Author Disclosure Statement
No competing financial interests exist.
Funding Information
The authors disclosed receipt of the following financial support for the research, authorship, and/or publication of this article. This work was supported by the Hock E. Tan and K. Lisa Yang Center for Autism Research for support of the autism outreach coordinator (to C.E.L.) and the Simons Center for the Social Brain at MIT for the grant Predictive Processes in Autistic and Neuro-typical Individuals: A Behavioral, Neural and Developmental Investigation (to P.S. and J.D.E.G.).
Author Note
L.B. is now at The Donald and Barbara Zucker School of Medicine, Hofstra University, Hempstead, NY.
J.C. is now at the Department of Psychology, Neuroscience, and Behaviour, McMaster University, Hamilton, Ontario.
Data Availability Statement
Data used in this study will be made available upon reasonable request.
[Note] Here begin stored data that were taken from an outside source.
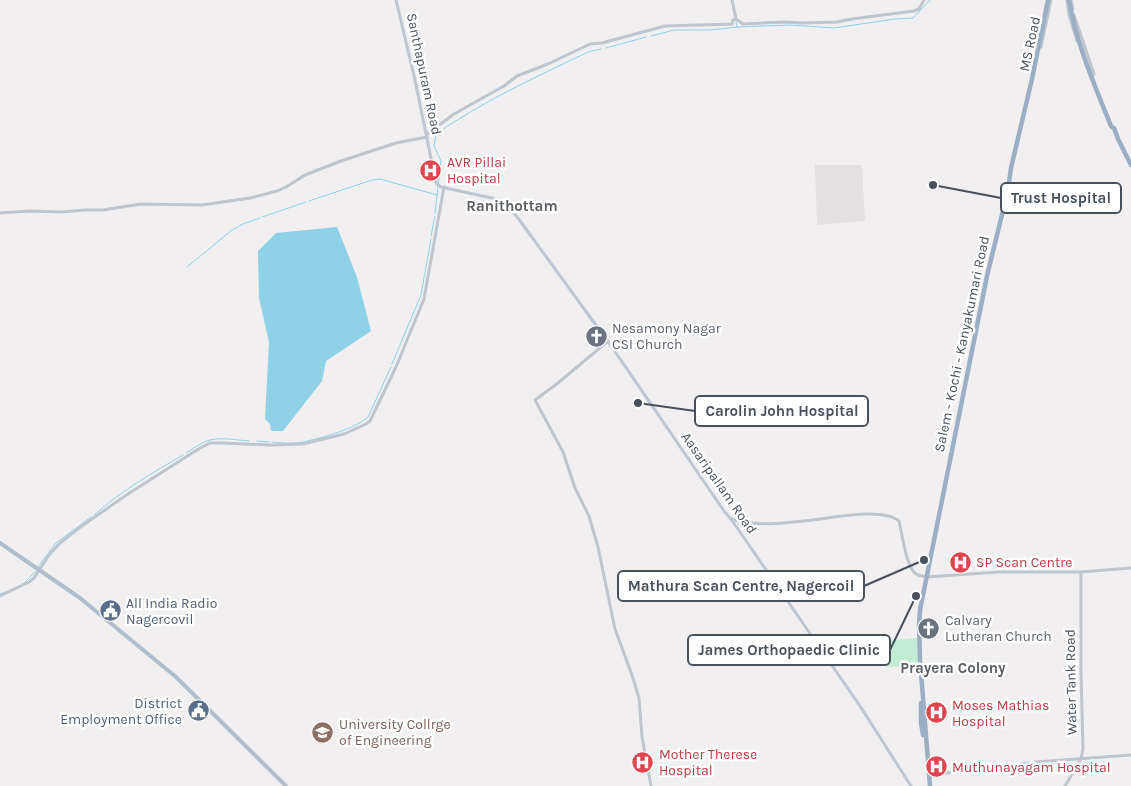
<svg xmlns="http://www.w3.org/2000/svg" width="1131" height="786" viewBox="0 0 1131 786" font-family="Karla,sans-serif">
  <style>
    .education { fill: #e2e0e0 }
    .green { fill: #bfecd2 }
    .water { fill: #8fd1e7 }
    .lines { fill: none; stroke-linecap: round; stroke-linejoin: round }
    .stream { stroke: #8fd1e7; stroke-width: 1 }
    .tertiary { stroke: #bec5cd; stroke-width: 3 }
    .secondary { stroke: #bdc6d1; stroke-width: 3 }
    .primary { stroke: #b0bdcc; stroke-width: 4 }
    .trunk { stroke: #9caec4; stroke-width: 4.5 }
    .labels { text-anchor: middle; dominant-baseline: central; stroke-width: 5; stroke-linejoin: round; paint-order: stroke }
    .street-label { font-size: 14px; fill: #48515b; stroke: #fff }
    .health-label { font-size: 14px; fill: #be3a42; stroke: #fff; text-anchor: start }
    .worship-label { font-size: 14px; fill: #5b616d; stroke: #fff; text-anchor: start }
    .service-label { font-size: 14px; fill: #4e5e75; stroke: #fff; text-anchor: start }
    .education-label { font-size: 14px; fill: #785e54; stroke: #fff; text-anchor: start }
    .neighbourhood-label { font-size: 15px; font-weight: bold; fill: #5b5f63; stroke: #fff }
    .leader { fill: none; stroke: #48515b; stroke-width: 2 }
    .callout-dot { fill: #48515b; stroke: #fff; stroke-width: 2 }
    .callout { fill: #fff; stroke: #48515b; stroke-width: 2 }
    .callout-label { font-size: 15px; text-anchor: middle; font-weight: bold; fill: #48515b }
  </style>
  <rect width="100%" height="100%" fill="#f1efef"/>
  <path class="education" d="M815 165H862L865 221 817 225Z"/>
  <path class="green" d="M917 638 918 665 886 667 884 641Z"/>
  <path class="water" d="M337 227 357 277 371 331 326 361 322 381 283 431H271L270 424 265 419 269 342 259 298 258 251 276 233Z"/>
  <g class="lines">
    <path class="stream" d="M736 22 737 27
      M651 36 674 30H710L738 27 791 25 834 28 895 19 913 18 930 0
      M606 48 646 37
      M309 201 372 180 380 179 437 195
      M435 213 441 161 434 146 436 134C483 101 536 77 588 52L601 49
      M262 217 306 202
      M431 236 435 216
      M187 267 232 230 243 224 260 218
      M392 364 421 295 431 239
      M257 441 269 442
      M272 442C282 443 293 444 303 442 321 438 355 429 368 417L391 367
      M186 453C192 449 198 445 204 442 217 436 235 440 249 441
      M94 515C121 491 152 473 183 455
      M38 567 56 543 91 517
      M24 583 36 571
      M0 594 5 592"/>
    <path class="tertiary" d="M732 0 736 19
      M1067 0 1069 15 1077 41
      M1071 0 1073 9
      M1074 15 1094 74 1092 77
      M1041 47 1051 0
      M427 134 454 114 504 86 517 76 548 64 590 44 602 43 665 26 732 24 733 20 736 19 743 24 785 22 803 23 837 22 852 19 914 11 919 9 924 0
      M0 213 30 211 61 212 85 210H103L141 204 202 205 250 198 277 191 286 187 305 175 341 161 396 143 427 137
      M608 341 558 383 535 400 563 452 575 488 589 516 598 547 615 629 632 675 639 698 642 737 651 786
      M731 519C756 527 786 523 812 520 833 518 882 507 899 521 902 533 906 567 916 574 919 576 923 576 927 577L999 572H1081L1131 568
      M0 596 29 582 34 578 49 555 60 543 79 528 128 494 200 448 210 443H223L270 445 303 444 344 434 366 424 370 421 396 367 424 299 444 187
      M929 774 960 772 1036 762 1131 755
      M1065 786 1081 759 1083 749 1081 674V572"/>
    <path class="secondary" d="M396 0 415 80 436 183 441 187 501 200 506 204 518 218 614 350 724 511 731 519 860 706 911 786"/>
    <path class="primary" d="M0 543 80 598 176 677 286 786"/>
    <path class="trunk" d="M1069 0C1076 43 1095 86 1111 126L1115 130
      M1114 128 1118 139 1131 165
      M921 703V723L923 735
      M930 786 920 660 919 624 920 610 987 276 1008 190 1011 168 1032 79 1048 0"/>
  </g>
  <defs>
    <symbol id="hospital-disc" viewBox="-11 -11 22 22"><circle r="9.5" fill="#e0444e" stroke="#fff"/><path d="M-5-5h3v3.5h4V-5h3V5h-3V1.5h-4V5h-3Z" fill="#fff"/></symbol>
    <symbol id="church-disc" viewBox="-11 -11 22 22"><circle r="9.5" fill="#6b7280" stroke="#fff"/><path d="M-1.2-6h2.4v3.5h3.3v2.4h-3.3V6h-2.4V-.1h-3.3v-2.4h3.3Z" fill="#fff"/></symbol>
    <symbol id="civic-disc" viewBox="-11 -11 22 22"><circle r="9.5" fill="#5c6f8a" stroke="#fff"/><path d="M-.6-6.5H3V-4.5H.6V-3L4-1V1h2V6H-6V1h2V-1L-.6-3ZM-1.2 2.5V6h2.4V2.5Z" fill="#fff"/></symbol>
    <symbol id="university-disc" viewBox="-11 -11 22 22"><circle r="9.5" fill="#8d6e63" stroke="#fff"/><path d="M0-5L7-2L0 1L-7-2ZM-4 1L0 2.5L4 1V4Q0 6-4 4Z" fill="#fff"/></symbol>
  </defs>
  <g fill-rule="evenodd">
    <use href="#hospital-disc" x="418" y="158" width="25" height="25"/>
    <use href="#church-disc" x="584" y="324" width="25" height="25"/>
    <use href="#hospital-disc" x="948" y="550" width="25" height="25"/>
    <use href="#civic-disc" x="98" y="598" width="25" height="25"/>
    <use href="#church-disc" x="916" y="616" width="25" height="25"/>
    <use href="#civic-disc" x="186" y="698" width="25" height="25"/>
    <use href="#hospital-disc" x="924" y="700" width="25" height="25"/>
    <use href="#university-disc" x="310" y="720" width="25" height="25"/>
    <use href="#hospital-disc" x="630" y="750" width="25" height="25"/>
    <use href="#hospital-disc" x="924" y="754" width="25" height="25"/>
  </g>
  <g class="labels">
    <g class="street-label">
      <text transform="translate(1030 44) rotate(-78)">MS Road</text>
      <text transform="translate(424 74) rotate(78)">Santhapuram Road</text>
      <text transform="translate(962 344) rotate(-78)">Salem - Kochi - Kanyakumari Road</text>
      <text transform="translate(719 483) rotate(55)">Aasaripallam Road</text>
      <text transform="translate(1071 682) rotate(-91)">Water Tank Road</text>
    </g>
    <g class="health-label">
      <text x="447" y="162">AVR Pillai<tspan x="447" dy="16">Hospital</tspan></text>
      <text x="976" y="562">SP Scan Centre</text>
      <text x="952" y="705">Moses Mathias<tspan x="952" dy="16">Hospital</tspan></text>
      <text x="659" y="754">Mother Therese<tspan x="659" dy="16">Hospital</tspan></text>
      <text x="952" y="767">Muthunayagam Hospital</text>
    </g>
    <g class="worship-label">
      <text x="612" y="328">Nesamony Nagar<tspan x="612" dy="16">CSI Church</tspan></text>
      <text x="945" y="620">Calvary<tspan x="945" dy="16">Lutheran Church</tspan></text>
    </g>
    <g class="service-label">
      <text x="126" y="603">All India Radio<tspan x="126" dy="16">Nagercovil</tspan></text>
      <text x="182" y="703" text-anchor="end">District<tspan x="182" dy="16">Employment Office</tspan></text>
    </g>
    <g class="education-label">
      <text x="339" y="724">University Collrge<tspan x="339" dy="16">of Engineering</tspan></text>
    </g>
    <g class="neighbourhood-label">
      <text x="512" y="206">Ranithottam</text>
      <text x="953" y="668">Prayera Colony</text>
    </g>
  </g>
  <path class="leader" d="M933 185L1001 198M638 403L695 411M924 560L864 586M916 596L890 650"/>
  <g class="callout-dot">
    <circle cx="933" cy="185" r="5"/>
    <circle cx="638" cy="403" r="5"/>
    <circle cx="924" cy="560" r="5"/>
    <circle cx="916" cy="596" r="5"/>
  </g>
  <g class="callout">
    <rect x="1001" y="183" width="120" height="30" rx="5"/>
    <rect x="695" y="396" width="173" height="30" rx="5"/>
    <rect x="618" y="571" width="246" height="30" rx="5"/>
    <rect x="688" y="635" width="202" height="30" rx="5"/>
  </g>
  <g class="callout-label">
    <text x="1061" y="203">Trust Hospital</text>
    <text x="782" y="416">Carolin John Hospital</text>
    <text x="741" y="591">Mathura Scan Centre, Nagercoil</text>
    <text x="789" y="655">James Orthopaedic Clinic</text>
  </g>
</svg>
Authorship Confirmation Statement
L.B., A.L.C., C.E.L., A.M.O., and J.S. contributed to the conception of this study. L.B. and C.E.L. contributed data for analysis. C.E.L. conducted the data analysis. L.B., A.L.C., C.E.L., A.M.O., J.S., P.S., and J.D.E.G., conducted the interpretation of results. All authors revised the article and approved of the final version for publication. The article has been submitted solely to this journal and is not published, in press, or submitted elsewhere.